2. I was forced to "prophecy" due to being severely physically disabled, which apparently meant that God had surely spoken to me. I was 12, and there were hundreds in the room. I had "elders" pressuring me under their breath to speak. Mixed with a large part of the weekend pertaining to absolute claims for the end times (one of our elders once said the world would end in 2017-2020), this was a horrific experience.
I have more to tell, but this is fine for now. I pray this might resolve some of the questions people have in regards to heavy criticism.
Yehoshua97,
This is stunning and criminal behavior. This is the behavior of men without souls. I pray that you one day heal from being used for show by these wolves in sheep’s clothing. How great is this darkness…the epitome of spiritual abuse.
Thank you for sharing this with us. I’m praying for you.
Nell
Yehoshua97
07-23-2021, 11:40 PM
Yehoshua97,
This is stunning and criminal behavior. This is the behavior of men without souls. I pray that you one day heal from being used for show by these wolves in sheep’s clothing. How great is this darkness…the epitome of spiritual abuse.
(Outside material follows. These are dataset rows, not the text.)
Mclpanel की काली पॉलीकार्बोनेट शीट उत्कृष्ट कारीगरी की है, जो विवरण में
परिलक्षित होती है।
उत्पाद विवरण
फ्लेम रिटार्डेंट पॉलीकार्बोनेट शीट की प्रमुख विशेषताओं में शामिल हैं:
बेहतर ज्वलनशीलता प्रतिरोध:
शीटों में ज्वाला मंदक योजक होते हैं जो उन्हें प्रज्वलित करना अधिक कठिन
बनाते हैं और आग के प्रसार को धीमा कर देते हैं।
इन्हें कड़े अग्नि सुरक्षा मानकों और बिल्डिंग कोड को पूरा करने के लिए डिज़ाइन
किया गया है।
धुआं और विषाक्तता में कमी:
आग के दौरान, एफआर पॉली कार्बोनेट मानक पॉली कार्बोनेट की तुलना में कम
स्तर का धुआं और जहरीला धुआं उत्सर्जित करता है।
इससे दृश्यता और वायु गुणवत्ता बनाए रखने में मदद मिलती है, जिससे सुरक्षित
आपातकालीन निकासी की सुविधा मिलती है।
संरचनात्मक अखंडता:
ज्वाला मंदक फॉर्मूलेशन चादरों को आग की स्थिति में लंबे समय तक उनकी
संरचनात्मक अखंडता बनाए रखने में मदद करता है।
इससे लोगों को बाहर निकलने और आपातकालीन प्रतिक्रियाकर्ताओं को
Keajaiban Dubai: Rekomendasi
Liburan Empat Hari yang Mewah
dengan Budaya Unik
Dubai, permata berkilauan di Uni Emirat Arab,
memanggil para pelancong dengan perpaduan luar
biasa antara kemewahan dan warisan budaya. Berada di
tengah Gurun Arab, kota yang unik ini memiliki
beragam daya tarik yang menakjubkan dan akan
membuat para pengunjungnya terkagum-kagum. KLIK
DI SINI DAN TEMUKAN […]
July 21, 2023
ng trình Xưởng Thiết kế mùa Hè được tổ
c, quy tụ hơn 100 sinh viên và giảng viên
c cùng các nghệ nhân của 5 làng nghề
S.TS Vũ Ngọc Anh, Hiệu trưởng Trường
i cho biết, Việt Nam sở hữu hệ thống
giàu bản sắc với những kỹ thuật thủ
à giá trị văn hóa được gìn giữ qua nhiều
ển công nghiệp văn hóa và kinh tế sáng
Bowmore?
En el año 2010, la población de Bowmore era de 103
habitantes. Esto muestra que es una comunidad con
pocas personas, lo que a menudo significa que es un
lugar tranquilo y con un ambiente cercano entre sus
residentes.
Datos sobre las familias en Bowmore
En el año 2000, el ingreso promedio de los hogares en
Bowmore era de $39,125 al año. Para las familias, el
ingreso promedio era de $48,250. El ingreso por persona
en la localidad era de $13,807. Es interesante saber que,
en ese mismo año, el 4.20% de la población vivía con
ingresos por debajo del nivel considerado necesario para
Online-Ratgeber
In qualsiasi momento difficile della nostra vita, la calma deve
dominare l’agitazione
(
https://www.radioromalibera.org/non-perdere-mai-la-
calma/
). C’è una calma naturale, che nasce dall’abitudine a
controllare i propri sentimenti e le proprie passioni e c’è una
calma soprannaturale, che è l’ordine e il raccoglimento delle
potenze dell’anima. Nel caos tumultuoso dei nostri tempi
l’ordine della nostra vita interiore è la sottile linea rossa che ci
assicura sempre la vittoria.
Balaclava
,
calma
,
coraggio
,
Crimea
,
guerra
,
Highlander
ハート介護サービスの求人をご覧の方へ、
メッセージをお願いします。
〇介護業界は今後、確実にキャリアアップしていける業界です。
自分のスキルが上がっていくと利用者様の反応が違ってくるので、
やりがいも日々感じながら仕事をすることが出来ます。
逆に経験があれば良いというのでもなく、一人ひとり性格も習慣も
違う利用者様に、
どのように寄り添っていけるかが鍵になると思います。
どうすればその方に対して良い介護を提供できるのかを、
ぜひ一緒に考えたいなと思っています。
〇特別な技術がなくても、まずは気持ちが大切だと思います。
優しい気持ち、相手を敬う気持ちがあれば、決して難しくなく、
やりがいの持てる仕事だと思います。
Thank you for sharing this with us. I’m praying for you.
Nell
Nell,
Such compassion, thank you! I am healed from that experience. It was over a decade ago, and God had His own way of bringing me back, through pride in my roots. For the first time, Abraham's God felt like my own.
But I have a feeling in my heart that I should share, and warn others about a potentially quite dark underbelly of this movement. Specifically, I'm frightened and concerned for the thousands of children who yearly are forced to attend the Summer School of Truth. I have personally witnessed "Saints" tearing up a book of Mormon, force kids to harass college students to convert, deny a mother's request for protection against a violent husband (stating bluntly that it was an overreaction and to let "emotions settle", though this abuse had lasted for decades prior).
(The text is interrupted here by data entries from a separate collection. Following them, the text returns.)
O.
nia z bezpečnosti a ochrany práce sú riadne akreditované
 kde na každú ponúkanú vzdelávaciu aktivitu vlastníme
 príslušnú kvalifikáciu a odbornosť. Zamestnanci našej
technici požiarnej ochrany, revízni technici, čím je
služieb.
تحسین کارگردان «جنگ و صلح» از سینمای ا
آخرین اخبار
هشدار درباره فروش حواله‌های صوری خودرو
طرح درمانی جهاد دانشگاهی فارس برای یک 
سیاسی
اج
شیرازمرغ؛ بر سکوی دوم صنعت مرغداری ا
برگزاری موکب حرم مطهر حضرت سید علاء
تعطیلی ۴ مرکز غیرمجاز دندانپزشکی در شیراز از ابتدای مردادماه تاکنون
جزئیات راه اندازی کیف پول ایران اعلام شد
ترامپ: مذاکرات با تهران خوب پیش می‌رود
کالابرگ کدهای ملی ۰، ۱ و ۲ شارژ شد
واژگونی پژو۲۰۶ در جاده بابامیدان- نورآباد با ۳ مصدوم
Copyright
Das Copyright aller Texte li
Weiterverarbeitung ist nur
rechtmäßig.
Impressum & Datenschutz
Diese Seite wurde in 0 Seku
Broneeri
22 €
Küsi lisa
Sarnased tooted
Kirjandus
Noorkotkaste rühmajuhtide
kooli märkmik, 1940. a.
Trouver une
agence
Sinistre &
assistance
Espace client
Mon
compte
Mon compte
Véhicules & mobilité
I hope this may help any who suffer as a result of this movement.
Trapped
07-26-2021, 02:10 PM
Nell,
Such compassion, thank you! I am healed from that experience. It was over a decade ago, and God had His own way of bringing me back, through pride in my roots. For the first time, Abraham's God felt like my own.
But I have a feeling in my heart that I should share, and warn others about a potentially quite dark underbelly of this movement. Specifically, I'm frightened and concerned for the thousands of children who yearly are forced to attend the Summer School of Truth. I have personally witnessed "Saints" tearing up a book of Mormon, force kids to harass college students to convert, deny a mother's request for protection against a violent husband (stating bluntly that it was an overreaction and to let "emotions settle", though this abuse had lasted for decades prior).
I hope this may help any who suffer as a result of this movement.
Yehoshua97,
Welcome, and thank you for sharing your experiences of the appalling behavior that goes on in the local church. The damage done to human lives by the leadership of the local church against victims of abuse because none of them will take the time to understand abuse is one of the things that weighs most heavily on me. Sadly, the truth may be that some of them DO comprehend abuse, but protecting the lie of the ministry is still more important to them than protecting the sheep. I think there are probably many wives who have collapsed inside by the leadership's shaming of them to remain in an abusive marriage situation.
I'm thankful to hear you are healed, and am thankful that you feel to share and warn others.